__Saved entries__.
----

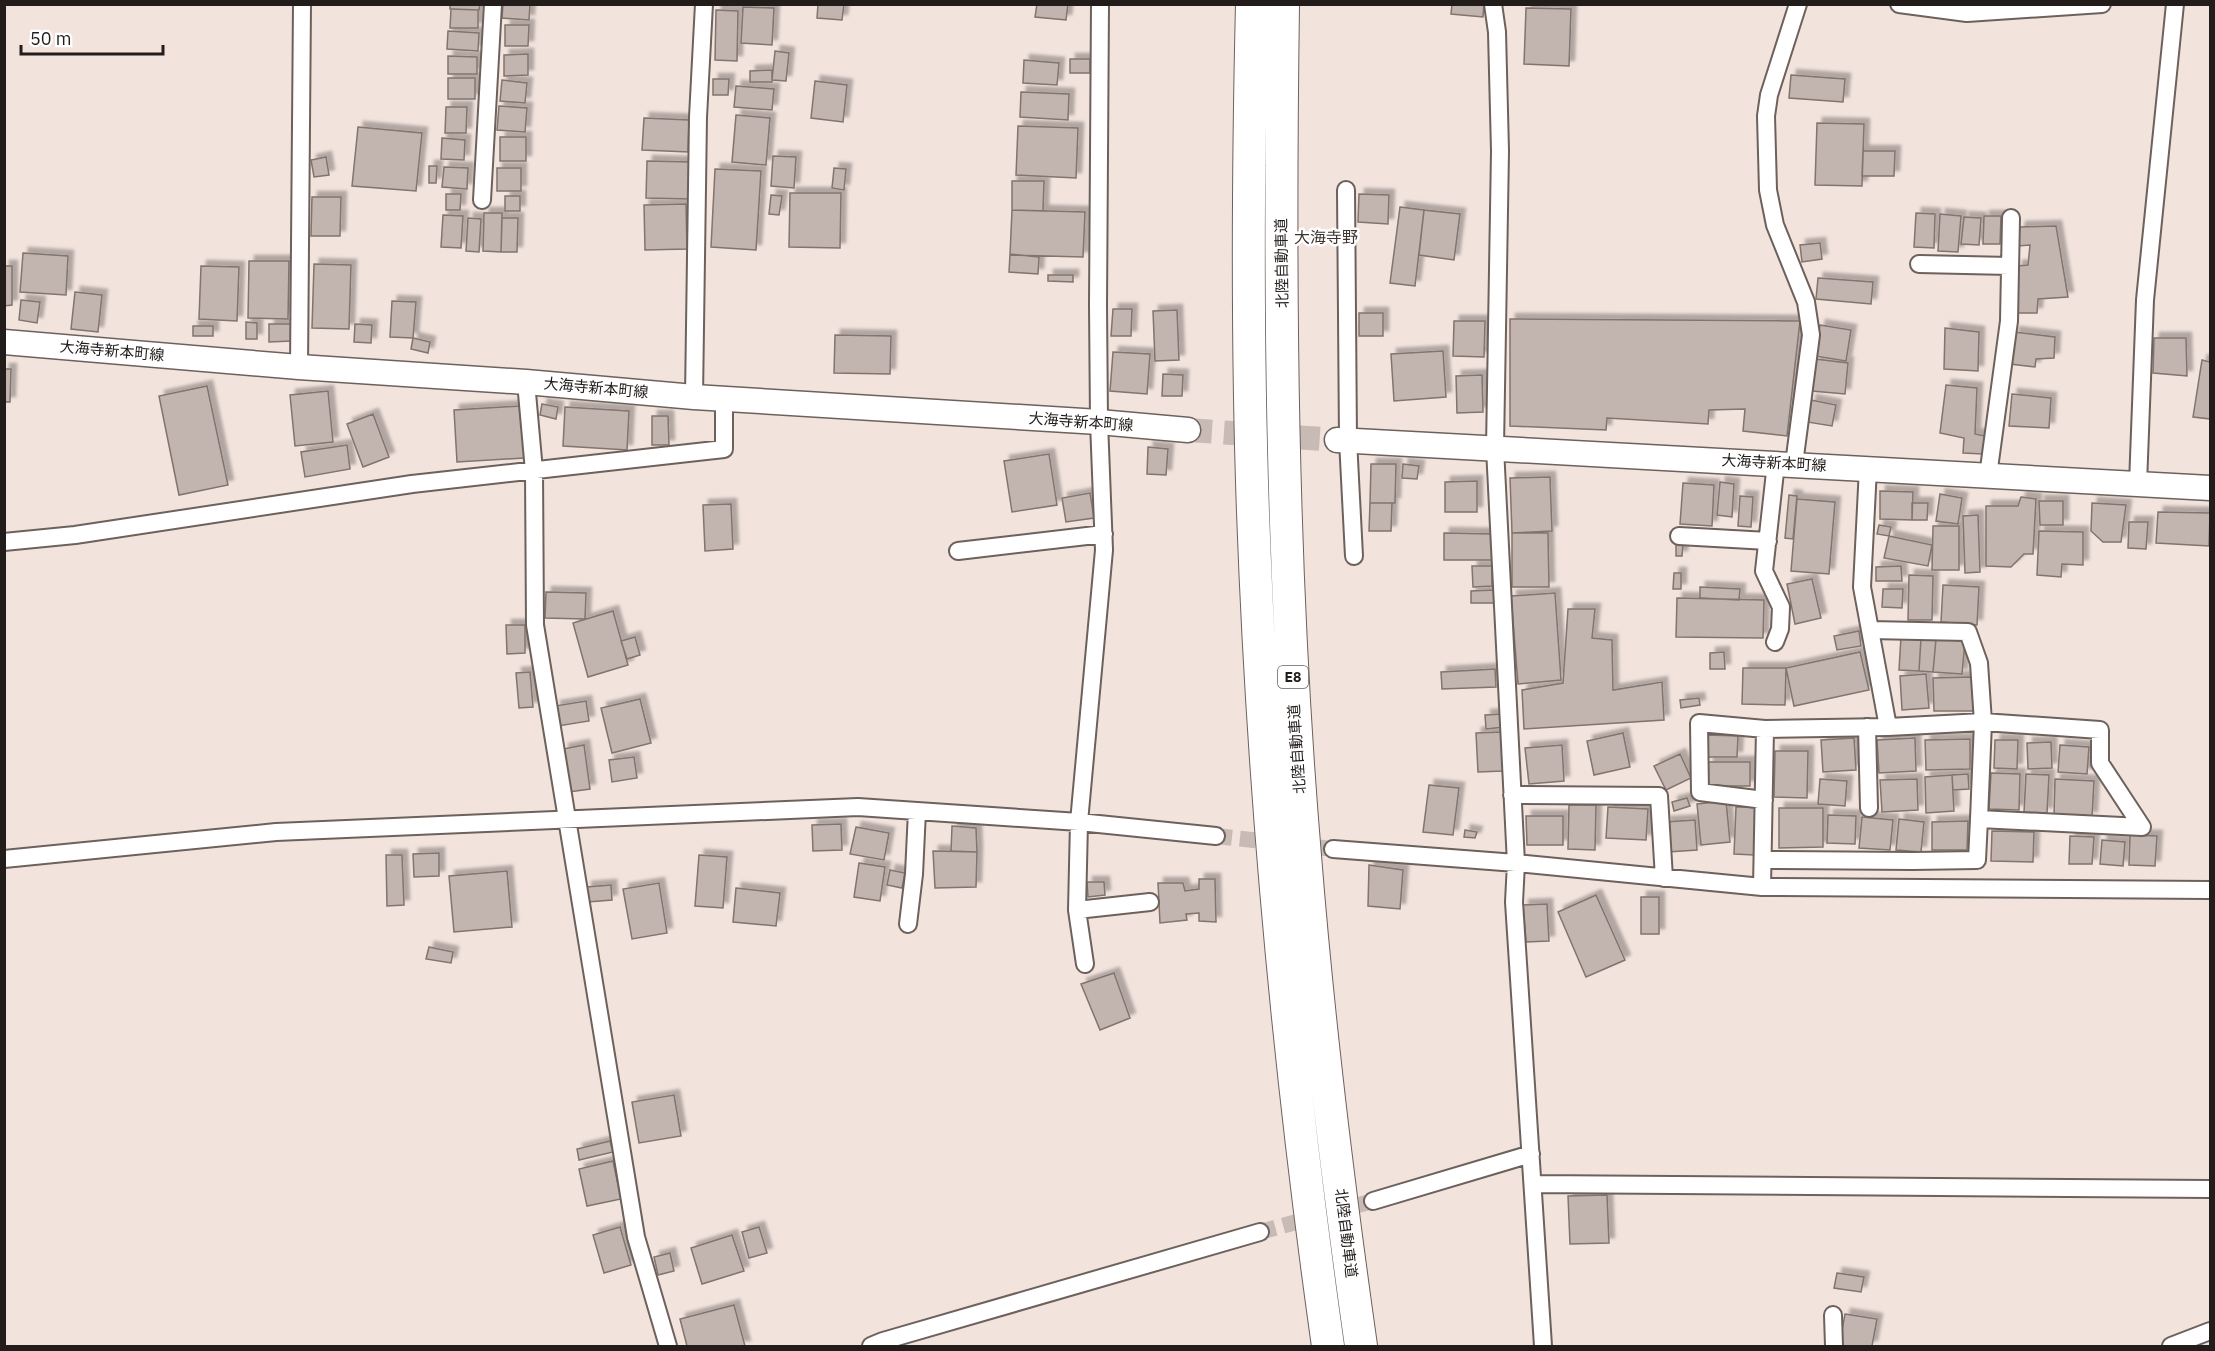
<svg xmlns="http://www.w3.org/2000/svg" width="2215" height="1351" viewBox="0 0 2215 1351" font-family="'IBM Plex Sans','Noto Sans JP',sans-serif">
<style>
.building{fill:#c2b4ae;stroke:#81746e;stroke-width:1.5;filter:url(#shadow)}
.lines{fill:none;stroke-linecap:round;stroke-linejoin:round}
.street-tunnel{stroke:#c8bbb6;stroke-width:16;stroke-dasharray:16 8;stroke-linecap:butt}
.secondary-tunnel{stroke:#c8bbb6;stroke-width:24;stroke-dasharray:24 12;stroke-linecap:butt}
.street-casing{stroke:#6d615c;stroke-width:20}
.secondary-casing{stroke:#6d615c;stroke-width:27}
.highway-casing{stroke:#6d615c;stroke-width:34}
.street{stroke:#fff;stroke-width:16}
.secondary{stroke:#fff;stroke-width:24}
.highway{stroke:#fff;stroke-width:32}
.labels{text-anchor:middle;stroke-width:5;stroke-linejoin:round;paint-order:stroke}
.shield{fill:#fff;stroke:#64615f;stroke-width:1.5}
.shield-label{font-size:14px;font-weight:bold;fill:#221d1b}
.street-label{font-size:15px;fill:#221d1b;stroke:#fff}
.neighbourhood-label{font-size:16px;fill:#3f332f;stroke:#fff}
</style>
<defs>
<filter id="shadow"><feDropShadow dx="5.5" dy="-5.5" stdDeviation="1.5" flood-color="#0004"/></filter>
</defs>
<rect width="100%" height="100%" fill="#f2e3dd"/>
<path class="building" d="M450,4H480L479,10L450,9Z
M503,4H530L529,20L502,18Z
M818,4H844L842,20L817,18Z
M1037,4H1068L1066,20L1035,17Z
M1452,4H1484L1483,17L1451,14Z
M743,7L774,8L772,45L741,43Z
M1526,8L1571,9L1569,66L1524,64Z
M451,9L478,10V28H450Z
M716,10L738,11L737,61L715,60Z
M505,25H529L528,46H505Z
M448,31L479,33L478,51L447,49Z
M775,51L789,53L786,81L772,80Z
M528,54V75L504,76V55Z
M448,56L477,57V74H448Z
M1070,59H1090V73H1070Z
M1024,60L1059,63L1057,85L1023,83Z
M772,70V82H750V71Z
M1791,75L1845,79L1843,102L1789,98Z
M448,78H475V99H448Z
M713,79H729L728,95H713Z
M502,80L527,83L525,103L500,101Z
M815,81L847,85L843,122L811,118Z
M736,86L774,89L772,110L734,107Z
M1021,92L1069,94L1068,120L1020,117Z
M499,106L527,108L525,132L497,130Z
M446,107H467L466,133H445Z
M736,115L770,118L766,165L732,162Z
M644,118L689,120L688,152L642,150Z
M1817,123L1864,124L1862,186L1815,185Z
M1018,126L1078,128L1076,178L1016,175Z
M358,127L422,133L416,191L352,186Z
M500,137H526V161H500Z
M442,138L465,140L464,160L441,159Z
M1863,151H1895L1894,176H1862Z
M773,156L796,157L794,188L771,186Z
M326,157L329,175L314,177L311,160Z
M647,161L692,162L691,199L646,198Z
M429,166H437L436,183H429Z
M444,167L468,168L467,189L442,187Z
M497,168H521V191H497Z
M834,168L846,169L844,190L832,188Z
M715,169L761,171L756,250L711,247Z
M1012,181H1044L1043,211L1012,210Z
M790,193H841L840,248L789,247Z
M446,194H461L460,210H446Z
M1359,194L1389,195L1388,224L1358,222Z
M771,195L782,196L779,215L769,214Z
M505,196H520V211H505Z
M312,197H341L340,236H311Z
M686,204L687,249L645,250L644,205Z
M1400,207L1424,210L1415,286L1390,283Z
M1012,210L1085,212L1083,257L1010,255Z
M1424,210L1460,214L1454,260L1419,255Z
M484,213H502L501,252L483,251Z
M1916,213L1935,214L1934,248L1914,247Z
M1940,214L1961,216L1958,252L1938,251Z
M443,215L463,216L461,248L441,247Z
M1984,216H2001L2000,244H1983Z
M1964,217L1981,218L1979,245L1961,244Z
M468,218L481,219L479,252L466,251Z
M502,218H518L517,252H501Z
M2056,226L2068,297L2038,299L2037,313H2016L2017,266L2028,265L2030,245L2018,246L2020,227Z
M1820,243L1822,259L1802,262L1800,245Z
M23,253L68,256L66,295L20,292Z
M1010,254L1039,257L1038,274L1009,272Z
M249,261H289L288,319L248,318Z
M314,264L351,265L349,329L312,328Z
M4,266H12V305L4,306Z
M201,266L239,267L237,321L199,319Z
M1048,275H1073V282L1048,281Z
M1818,278L1873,282L1871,304L1816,299Z
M75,292L102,295L98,332L71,329Z
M21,300L40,302L37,323L19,320Z
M392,301L416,302L413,338L390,337Z
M1113,309H1132L1131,336H1111Z
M1177,310L1179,360L1155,361L1153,311Z
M1359,313H1383V336H1359Z
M1510,319L1800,321L1787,436L1743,431L1745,409L1709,410L1708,424L1607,418L1606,430L1510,426Z
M1454,321H1485L1484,357L1453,356Z
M246,322L257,323V339H246Z
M269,324H291L292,341L269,342Z
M355,324L372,325L371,343L354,342Z
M1820,325L1851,330L1846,361L1815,356Z
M193,326H213V336H193Z
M1945,328L1979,332L1978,371L1944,369Z
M2014,332L2055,337L2054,358L2036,359L2035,367L2010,364Z
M835,335L891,336L890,374L834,373Z
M413,338L430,342L428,353L411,349Z
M2154,338H2186L2187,376L2153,373Z
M1443,351L1446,397L1394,401L1391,354Z
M1113,352L1150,354L1147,394L1110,391Z
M1815,359L1848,363L1845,394L1812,391Z
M2202,360L2210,362V428V419L2193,417Z
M4,369H11L10,402H4Z
M1163,374L1183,375L1182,396H1162Z
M1482,375L1483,412L1457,413L1456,376Z
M1946,385L1977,388L1975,434L1985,436L1983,454L1963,453L1964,438L1940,433Z
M207,386L228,485L179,495L159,396Z
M328,391L333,442L295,446L290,395Z
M2012,394L2051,398L2049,428L2009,426Z
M1811,400L1836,405L1832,426L1807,422Z
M542,404L558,407L556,419L540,415Z
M521,406L524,458L457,462L454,410Z
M565,407L629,411L627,450L563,446Z
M373,414L389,457L363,467L347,424Z
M652,416H668L669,445H652Z
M347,445L350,469L305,477L301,452Z
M1148,447L1168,449L1166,475L1147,474Z
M1049,454L1057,505L1012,512L1004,461Z
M1371,464H1396L1395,503H1370Z
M1403,464L1419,466L1417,479L1402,478Z
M1550,477L1552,531L1512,533L1510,478Z
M1477,481V512H1445V482Z
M1720,482L1734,484L1732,517L1717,515Z
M1683,483L1714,485L1712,526L1680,524Z
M1880,491L1913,492L1912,520L1880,519Z
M1090,493L1094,518L1066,522L1062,498Z
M1940,494L1962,498L1958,524L1936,521Z
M1789,495L1797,496L1793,539L1785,538Z
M1740,496L1753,497L1751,527L1738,526Z
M2021,497L2036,499L2033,554H2024L2011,567L1986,566V506H2018Z
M1797,499L1835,502L1829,574L1791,571Z
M2039,501H2063V525H2040Z
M1370,503H1392L1391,531H1369Z
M1912,503H1928L1927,520H1912Z
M2092,503L2126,505L2121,542H2103L2091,531Z
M731,504L733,549L705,551L703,505Z
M2158,512L2210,513L2209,546L2156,543Z
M1978,515L1980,572L1965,573L1963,516Z
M2129,522H2148L2146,549L2128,548Z
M1879,525L1891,527L1889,536L1877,534Z
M1933,526H1959V570H1932Z
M2039,531L2083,532V565L2062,564L2061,577L2037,575Z
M1444,533L1492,534V560H1444Z
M1512,533H1548L1549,587H1512Z
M1889,536L1932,545L1928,566L1884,558Z
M1676,544H1683L1682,556H1676Z
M1472,566H1492V586L1473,587Z
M1901,566L1902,581H1876V567Z
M1674,573H1681V589H1673Z
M1909,575L1933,576L1932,620H1908Z
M1812,579L1821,618L1795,624L1787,584Z
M1943,585L1979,587L1977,625L1941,622Z
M1700,587L1740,589L1739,600L1700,598Z
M1883,589H1903L1902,608L1882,607Z
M1494,590V603H1471V591Z
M546,592L586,593L585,619L545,618Z
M1555,593L1561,680L1518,684L1511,596Z
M1677,598L1764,600L1763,638L1676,637Z
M1568,609H1595L1592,638L1612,640L1613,690L1662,682L1664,720L1524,729L1522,690L1563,683Z
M613,611L628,665L588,677L573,623Z
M506,625H525V653L507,654Z
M1859,631L1861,646L1837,650L1834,636Z
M1901,636L1921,638L1919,671L1899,670Z
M635,637L640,655L627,659L621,641Z
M1921,638L1936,639L1933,672L1919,671Z
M1936,639L1965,641L1962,674L1933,672Z
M1724,652L1725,669H1710V653Z
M1860,652L1869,690L1794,706L1786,668Z
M1743,668H1786L1785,705L1742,704Z
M1495,669L1496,687L1442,689L1441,672Z
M530,672L533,707L519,708L516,673Z
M1926,674L1929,708L1902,710L1900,676Z
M1972,677L1973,711H1934L1933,678Z
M1699,698L1700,705L1681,708L1680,700Z
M640,699L651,743L612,753L601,708Z
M586,701L589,721L558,726L555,706Z
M1502,714L1504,727L1486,729L1485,715Z
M1502,732L1503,771L1478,772L1476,733Z
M1623,733L1630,767L1594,775L1587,741Z
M1708,735L1738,736L1737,757H1708Z
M1854,738L1856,770L1823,772L1821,740Z
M1915,738L1916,771L1879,773L1877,740Z
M1970,739V769L1926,770L1925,740Z
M1995,740H2018L2017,769L1994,768Z
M2051,742L2052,768L2028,769L2027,743Z
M584,745L590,789L569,792L563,749Z
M1562,745L1564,781L1529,784L1525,748Z
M2060,745L2089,747L2087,774L2058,772Z
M1775,751H1808L1807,798L1774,797Z
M1680,754L1691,778L1666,790L1654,766Z
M634,757L637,778L612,782L609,760Z
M1708,762H1750V786H1708Z
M1991,773L2020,774L2019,810L1989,809Z
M1968,774L1969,789L1953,790L1952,775Z
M2026,774L2049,775L2047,813L2024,812Z
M1952,775L1954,811L1926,813L1925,777Z
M1820,779L1847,781L1845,806L1818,804Z
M1917,779L1918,810L1882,812L1880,780Z
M2055,779L2094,781L2092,817L2054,815Z
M1429,785L1459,788L1453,835L1423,832Z
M1687,798L1690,806L1674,811L1672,802Z
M1726,801L1730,842L1701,845L1697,804Z
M1569,805H1596L1595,850L1568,849Z
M1608,807L1648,809L1646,840L1606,838Z
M1736,807H1756L1754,855L1734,854Z
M1779,808H1823V847L1779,848Z
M1828,815L1856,816L1855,844L1827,843Z
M1526,816H1563V845H1527Z
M1862,817L1893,820L1890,850L1859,848Z
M1899,819L1924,822L1921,852L1896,850Z
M1695,820L1697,850L1668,852L1665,822Z
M1968,821L1967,850H1932V822Z
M841,824L842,850L813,851L812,825Z
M952,826L976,828L977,852L951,851Z
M856,827L889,833L884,860L850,854Z
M1465,830L1477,832L1475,838L1464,837Z
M1992,831L2034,832L2033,862L1991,861Z
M2130,835L2157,836L2155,866L2129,865Z
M2070,836L2094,837L2092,864H2069Z
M2102,840L2125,842L2123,866L2100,864Z
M933,851L977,852L976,887L935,888Z
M439,853V876L414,877L413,854Z
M386,855H402L404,905L387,906Z
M699,855L727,857L723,908L695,906Z
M859,863L885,867L880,901L854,897Z
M1369,865L1403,870L1400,909L1368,906Z
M890,870L905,873L902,888L887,885Z
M507,871L512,927L454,932L449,876Z
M1199,879H1215L1216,922L1199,921V913L1186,914L1187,920L1160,923L1158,883H1183L1185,891L1199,889Z
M1087,882H1104L1105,895L1088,897Z
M659,883L667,933L632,939L623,889Z
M611,885L612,900L588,902L586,887Z
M736,888L780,893L776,926L733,922Z
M1596,895L1625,960L1586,977L1558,912Z
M1641,897H1659V934H1641Z
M1547,904L1549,941L1526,942L1523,905Z
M429,947L453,952L451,963L426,959Z
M1114,973L1130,1018L1100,1030L1081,984Z
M674,1095L681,1136L639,1143L632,1102Z
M610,1141L613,1152L579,1160L577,1149Z
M613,1161L621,1199L587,1206L579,1169Z
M1607,1195L1609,1243L1570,1244L1568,1196Z
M620,1227L631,1265L604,1273L593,1235Z
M759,1227L767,1253L749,1258L742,1232Z
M732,1235L744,1271L702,1284L691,1248Z
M670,1253L674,1271L658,1275L654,1257Z
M1837,1273L1864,1277L1861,1292L1834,1288Z
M734,1305L745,1346H687L680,1319Z
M1845,1314L1877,1319L1872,1346H1839Z"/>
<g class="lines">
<path class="street-tunnel" d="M1216,836L1333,849
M1260,1232L1373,1201"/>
<path class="secondary-tunnel" d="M1188,430L1337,440"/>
<g class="street-casing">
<path id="street" d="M1493,4L1497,32L1500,151L1495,448L1516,863L1514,902L1543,1346
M1899,4L1967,13L2102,4
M1346,190L1348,440L1354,556
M482,200L493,4
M1919,264L2010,266
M299,367L302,4
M526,382L534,471L535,625L636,1237L668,1346
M694,397L698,117L704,4
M1794,464L1811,335L1806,302L1775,225L1768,190L1766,116L1769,95L1798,4
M1988,476L2009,321L2011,218
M2138,484L2145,300L2175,4
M1679,536L1768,541
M4,542L75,535L412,484L724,449V398
M958,551L1104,534
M1870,630L1968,632L1979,663L1983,722L1979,819
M1775,642L1780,629L1781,607L1764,571L1776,463
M1867,727L1869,808
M1512,795L1659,796L1664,878
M1764,800L1700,792L1699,723L1765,729
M1333,849L1516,863L1762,887L2210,890
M4,859L276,832L858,807L1079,822L1216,836
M1763,860L1913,861L1977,860L1979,819L2142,827L2100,763V730L1983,722L1888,727
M1762,887L1765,729L1888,727L1862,587L1868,468
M1077,910L1150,902
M908,924L914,874L917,811
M1085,964L1077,910L1079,822L1104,550L1099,422L1098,305L1100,4
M1533,1184L2210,1189
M1373,1201L1531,1154
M1833,1315L1834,1346
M871,1346L883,1341L1260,1232
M2171,1346L2210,1331"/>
</g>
<g class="secondary-casing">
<path id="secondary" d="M4,342L299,367L526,382L694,397L1099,422L1188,430
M1337,440L2210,488"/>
</g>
<g class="highway-casing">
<path id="highway" d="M1252,4C1248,173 1247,343 1253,512C1263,791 1289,1070 1328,1346
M1283,4C1279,288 1281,573 1305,856C1318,1020 1338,1184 1361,1346"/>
</g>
<use href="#street" class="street"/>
<use href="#secondary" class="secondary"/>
<use href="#highway" class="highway"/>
</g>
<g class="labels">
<rect class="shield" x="1278" y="666" width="30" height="22" rx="4.5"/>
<g class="shield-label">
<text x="1293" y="682">E8</text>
</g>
<g class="street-label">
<text transform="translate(1282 263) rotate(-91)" y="5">北陸自動車道</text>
<text transform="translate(112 351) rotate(5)" y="5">大海寺新本町線</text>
<text transform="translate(596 388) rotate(5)" y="5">大海寺新本町線</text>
<text transform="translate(1081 422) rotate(4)" y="5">大海寺新本町線</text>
<text transform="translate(1774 463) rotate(3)" y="5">大海寺新本町線</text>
<text transform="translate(1297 749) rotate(-94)" y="5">北陸自動車道</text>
<text transform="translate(1346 1233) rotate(83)" y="5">北陸自動車道</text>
</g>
<g class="neighbourhood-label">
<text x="1326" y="243">大海寺野</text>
</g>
</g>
<rect width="2215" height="1351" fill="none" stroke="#221d1b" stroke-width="12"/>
<path d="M21 45v9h142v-9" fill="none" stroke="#221d1b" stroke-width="3"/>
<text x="30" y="45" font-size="18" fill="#221d1b" stroke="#ffffff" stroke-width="4.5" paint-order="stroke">50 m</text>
</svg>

----

__INSTRUCTIONS TO FOLLOW__.
Return only the lines of the records in which the string "shadow" appears.

__EXPECTED ANSWER__.
.building{fill:#c2b4ae;stroke:#81746e;stroke-width:1.5;filter:url(#shadow)}
<filter id="shadow"><feDropShadow dx="5.5" dy="-5.5" stdDeviation="1.5" flood-color="#0004"/></filter>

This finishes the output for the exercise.